Nikolas Xenofontos, Director of Risk Management of leading online trading services provider easy-forex, believes that gold has the potential to make a comeback in 2016. He explains:

“The price of gold is impacted by so many factors that it’s far from easy to assess where it might be headed, but there are certainly some positive indications that could mean a resurgence in both demand and value over the next year, particularly during the latter part of the year.”

In fact, gold prices are so tough to call at the moment that even hedge fund managers are “posting a track record no better than a coin flip when it comes to betting on the metal,” according to Bloomberg.

Throughout the 1980s and 1990s, gold prices remained relatively stable, fluctuating between US$300 and US$500 per ounce.
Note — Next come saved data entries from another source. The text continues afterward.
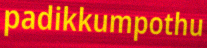
padikkumpothu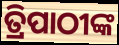
ତ୍ରିପାଠୀଙ୍କ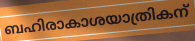
ബഹിരാകാശയാത്രികന്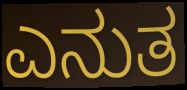
ಎನುತ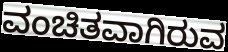
ವಂಚಿತವಾಗಿರುವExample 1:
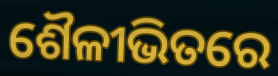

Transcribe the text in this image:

ଶୈଳୀଭିତରେ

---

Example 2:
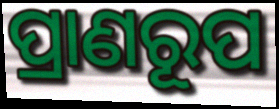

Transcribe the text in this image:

ପ୍ରାଣରୂପ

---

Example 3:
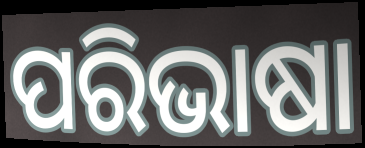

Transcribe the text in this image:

ପରିଭାଷା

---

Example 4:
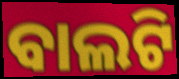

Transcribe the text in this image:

ବାଲଟି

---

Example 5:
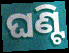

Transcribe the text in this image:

ଘଣ୍ଟି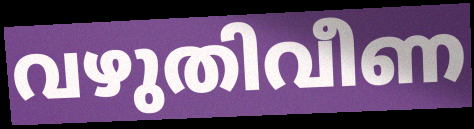
വഴുതിവീണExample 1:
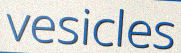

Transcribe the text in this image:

vesicles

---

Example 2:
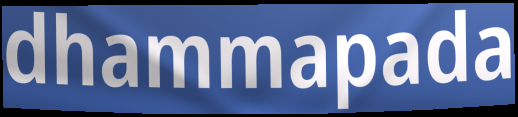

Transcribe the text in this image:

dhammapada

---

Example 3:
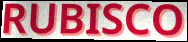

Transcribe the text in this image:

RUBISCO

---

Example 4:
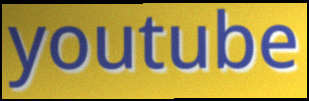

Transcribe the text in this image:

youtube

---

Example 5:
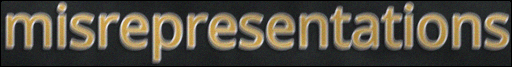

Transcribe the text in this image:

misrepresentationsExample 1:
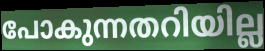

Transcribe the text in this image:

പോകുന്നതറിയില്ല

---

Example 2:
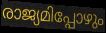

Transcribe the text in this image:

രാജ്യമിപ്പോഴും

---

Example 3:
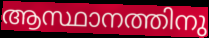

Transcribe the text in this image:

ആസ്ഥാനത്തിനു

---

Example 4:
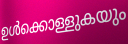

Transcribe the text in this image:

ഉൾക്കൊള്ളുകയും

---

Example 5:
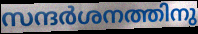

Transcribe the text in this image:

സന്ദർശനത്തിനുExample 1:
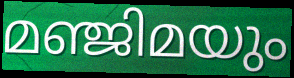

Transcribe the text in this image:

മഞ്ജിമയും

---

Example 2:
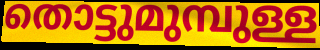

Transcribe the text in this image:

തൊട്ടുമുമ്പുള്ള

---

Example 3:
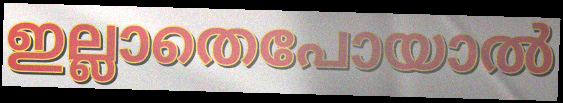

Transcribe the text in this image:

ഇല്ലാതെപോയാൽ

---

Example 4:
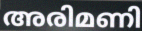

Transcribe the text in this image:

A dip in the early 2000s then made way for a staggering rise in value. As the rest of the world focused on the housing market crash and whole nations’ economies became unsustainable, gold prices seemed on an endless upward trajectory, thanks to the precious metal’s reputation as a safe haven during difficult times.
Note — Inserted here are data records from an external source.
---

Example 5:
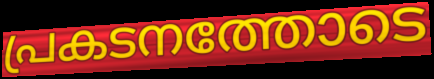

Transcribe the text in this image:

പ്രകടനത്തോടെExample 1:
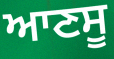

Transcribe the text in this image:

ਆਣਸੂ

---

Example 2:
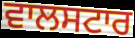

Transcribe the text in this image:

ਵਾਲਸਟਾਰ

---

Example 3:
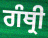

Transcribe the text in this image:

ਗੰਥ੍ਰੀ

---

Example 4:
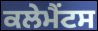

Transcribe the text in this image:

ਕਲੇਮੈਂਟਸ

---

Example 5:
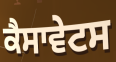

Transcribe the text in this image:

ਕੈਸਾਵੇਟਸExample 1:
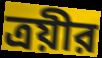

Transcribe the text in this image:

ত্রয়ীর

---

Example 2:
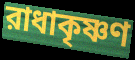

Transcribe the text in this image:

রাধাকৃষ্ণণ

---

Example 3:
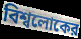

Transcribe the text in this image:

বিশ্বলোকের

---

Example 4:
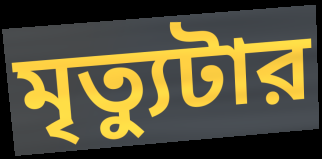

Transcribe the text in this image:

মৃত্যুটার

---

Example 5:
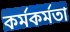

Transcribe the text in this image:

কর্মকর্মতা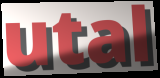
utal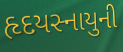
હૃદયસ્નાયુનીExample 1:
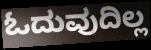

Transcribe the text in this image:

ಓದುವುದಿಲ್ಲ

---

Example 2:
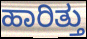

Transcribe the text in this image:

ಹಾರಿತ್ತು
Of course, what goes up must come down and since peaking at more than US$1,900 per ounce in August 2011, gold’s value has reduced considerably. In early November 2015, it dropped below US$1,100 per ounce.

“The prospect of a US rate increase is keeping gold prices down right now,” continues easy-forex’s Nikolas Xenofontos, “but we’ve also seen other factors impacting on gold’s value. The driest monsoon season in six years, for example, has led to plummeting demand in India compared with previous years.”
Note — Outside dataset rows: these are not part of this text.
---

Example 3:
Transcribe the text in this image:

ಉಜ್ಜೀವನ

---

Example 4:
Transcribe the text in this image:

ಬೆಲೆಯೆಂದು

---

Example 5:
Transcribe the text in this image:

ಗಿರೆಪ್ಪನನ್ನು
Gold sales in India usually boom during Diwali, but with rural farmers accounting for around 60% of consumption, the lack of rain and its impact on the country’s crops has led to a steep downturn in demand compared with years when agriculture has boomed. According to the Times of India, the state of Gujarat, for example, saw gold imports fall by 87% in October 2015, compared with a year earlier.

The result of these and a myriad of other factors is that now doesn’t look like the most attractive time to buy gold – or, indeed, to sell it. So could that change over the course of 2016?

It’s certainly a possibility. While the US economy is broadly back on track, global financial uncertainties continue and the impact of the death of the BRICs (Brazil, Russia, India and China, and belatedly South Africa) is yet to be fully felt. Just as the housing crisis in the US triggered a global financial crisis, if the BRICs come crashing down in tandem over the remainder of the 2010s, the shockwaves will reverberate around the world. And where economic uncertainty builds, so too does the price of gold.

“2016 is going to be a key year for gold prices,” concludes easy-forex’s Nikolas Xenofontos. “I wouldn’t rule out prices dropping to US$1,000 per ounce, but I also believe there’s a real chance that gold might rally during the second half of the year as a result of a range of global factors.

“American gold futures speculators have dominated during 2015, but investors could change the story considerably in the coming year. Gold is certainly one commodity to keep a very close eye on over the weeks and months ahead.”